As the organizers of a Colorado music festival for high school choirs, bands, and orchestras, the couple was living in Fort Worth, commuting daily to their office in Bedford, and traveling to their property outside Grandview as often as possible. “We looked up one day and realized we were spending our life in the car,” says Archer. Determined to make a lifestyle change, the duo started buying adjacent properties in Grandview, acquiring more than 170 acres and an existing farmhouse over several years. As a final farewell to city life, the couple sold their historic Fort Worth home and all its contents in 2013 and moved the music-festival operations to their Grandview farm, situated about 35 miles southeast of Fort Worth.
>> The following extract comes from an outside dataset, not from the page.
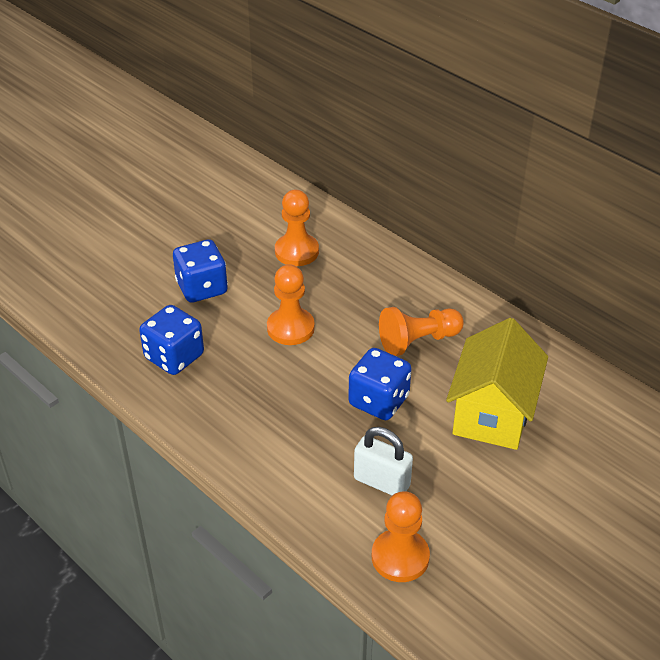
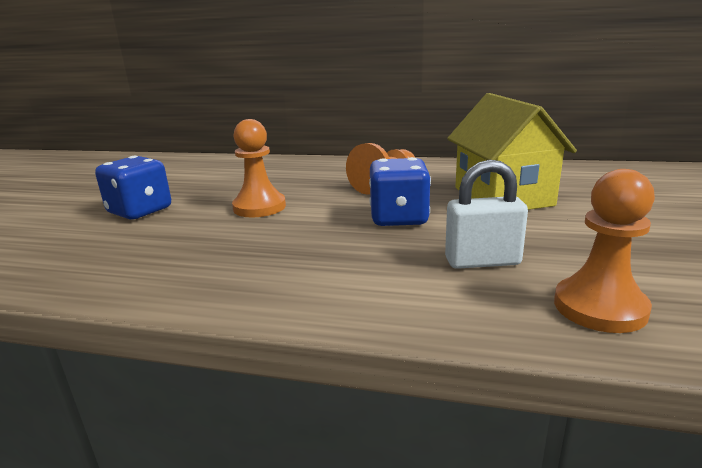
camera: 30 degrees left, 20 degrees down
(174, 357) = (136, 256): blue dice -> none
(296, 251) = (223, 176): orange pawn -> none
Archer and Jones with one of their dogs and donkey
In addition to donkeys, Archer and Jones keep several dogs on their 174-acre property, including their Anatolian shepherd, Turk. Both animal lovers, the former urban dwellers are happy to have the wide-open spaces. “We don’t miss the city,” says Archer.

Now Archer and Jones have added deer, cattle, geese, ducks, and goats to their menagerie. They’ve also replaced the miniature donkeys with an ultrarare breed of donkey called the Poitou. The gentle giants (adult Poitou donkeys can weigh up to 950 pounds) originated in western France and are known for their long hair and docile nature. They’re also known for once being nearly extinct. In 1980, fewer than 80 of the animals were left in the world. Today, thanks to conservation efforts by people like Archer and Jones, that number is closer to 2,500. “It started out as a fun hobby,” says Archer. “The donkeys are a really affectionate animal and easy to fall in love with. So as we continued to get more and more, we started getting more serious about what we could do here in Texas to preserve the breed.”

Jack, Don Quixote
Don Quixote is a 10-year-old jack.

About 30 of the donkeys roam the Grandview farm on any given day, including long-term residents Alice, Hazel, and Don Quixote, as well as a few new foals that joined the herd in September. There’s also a visiting donkey from the Sedgwick County Zoo in Wichita, Kansas, who’s there in hopes of leaving with a foal of her own one day. With all of their Poitou experience, Archer and Jones have become valuable resources for people interested in the breed. In addition to selling donkeys to breeders as far away as Wales, they are set to participate in an upcoming equine summit at Texas A&M University and will happily talk for hours to anyone who calls them with Poitou questions. It’s a win-win for all involved. “We’re living the dream out here,” says Archer. “The fact that we can play a part in saving an endangered breed is just icing on the cake.”